"Financial stability risks from crypto-assets are rising", ECB warns
The ECB highlights risks to financial stability and climate transition coming from crypto-assets.
In its latest Macroprudential Bulletin, European Central Bank (ECB) warn that stablecoin and decentralized finance (DeFi) are the main financial stability risks stemming from crypto-assets and they call for the urgent implementation of appropriate regulatory, supervisory and oversight frameworks.
“Financial stability risks from crypto-assets are rising and could reach a systemic threshold,” is written in the analysis. “If current trends continue, crypto-assets will pose risks to financial stability. Crypto-asset markets thus need to be effectively regulated and supervised,” and “the cross-border and global nature of the ever-growing crypto-asset universe calls for a holistic and coordinated approach among authorities,” suggest the ECB.
Within the bulletin, the researchers delve into the role of stablecoins in this troubling picture: “Stablecoins fall short of what is required of practical means of payment in the real economy. the critical function that some stablecoins serve in the wider crypto-asset ecosystem and for unbacked crypto-assets could have contagion effects for the financial system if at some point in the future unbacked crypto-assets pose a risk to financial stability.” The researchers take the recent case of TerraUSD as an example, explaining that “the developments related to the crash of the algorithmic stablecoin TerraUSD exemplify the contagion within the crypto-asset ecosystem. Appropriate regulatory, supervisory and oversight frameworks need to be implemented urgently, before stablecoins become a risk to financial stability.”

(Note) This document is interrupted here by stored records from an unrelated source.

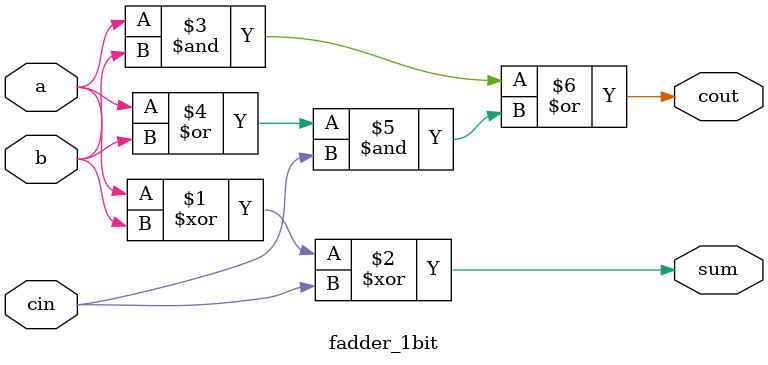
<source format=v>
`ifndef FADDER_1BIT
`define FADDER_1BIT
    module fadder_1bit(
        output sum,
        output cout,
        input a,
        input b,
        input cin);

        assign sum = a ^ b ^ cin;
        assign cout = a&b | (a|b)&cin;

    endmodule
`endif
</source>
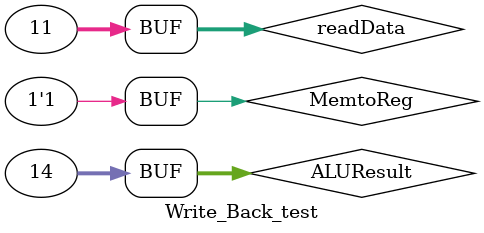
<source format=v>
`timescale 1ns / 1ps
`include "Write_Back.v"
module Write_Back_test;

	// Inputs
	reg MemtoReg;
	reg [31:0] readData;
	reg [31:0] ALUResult;

	// Outputs
	wire [31:0] writeData;
	initial begin
		$dumpfile("Write_Back_test.vcd");
		$dumpvars(0, Write_Back_test);
	end
	// Instantiate the Unit Under Test (UUT)
	Write_Back uut (
		.MemtoReg(MemtoReg), 
		.readData(readData), 
		.ALUResult(ALUResult), 
		.writeData(writeData)
	);

	initial begin

		MemtoReg   = 0;
		readData   = 32'b0000_0000_0000_0000_0000_0000_0000_0010; // 2
		ALUResult = 32'b0000_0000_0000_0000_0000_0000_0000_0011; // 3

		#50;
		
		MemtoReg   = 1;
		readData   = 32'b0000_0000_0000_0000_0000_0000_0000_1011; // 11
		ALUResult = 32'b0000_0000_0000_0000_0000_0000_0000_1110; // 14
        
        #50;

	end
      
endmodule
</source>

Along stablecoins, also DeFi is in many ways “subject to the same vulnerabilities as traditional finance” and “needs to be effectively supervised and regulated. The lack of traditional centralised entry points for regulation and its opaque and anonymous nature pose challenges for policymakers in terms of enforcement and effective regulation and supervision.”
Finally, the bulletin highilight how “climate transition risks are expected to increase in line with the increasing exposure of the financial sector to crypto-assets” and ask for public authorities, investors and financial institutions “to evaluate whether the outsized carbon footprint of certain crypto-assets undermines their green transition commitments.”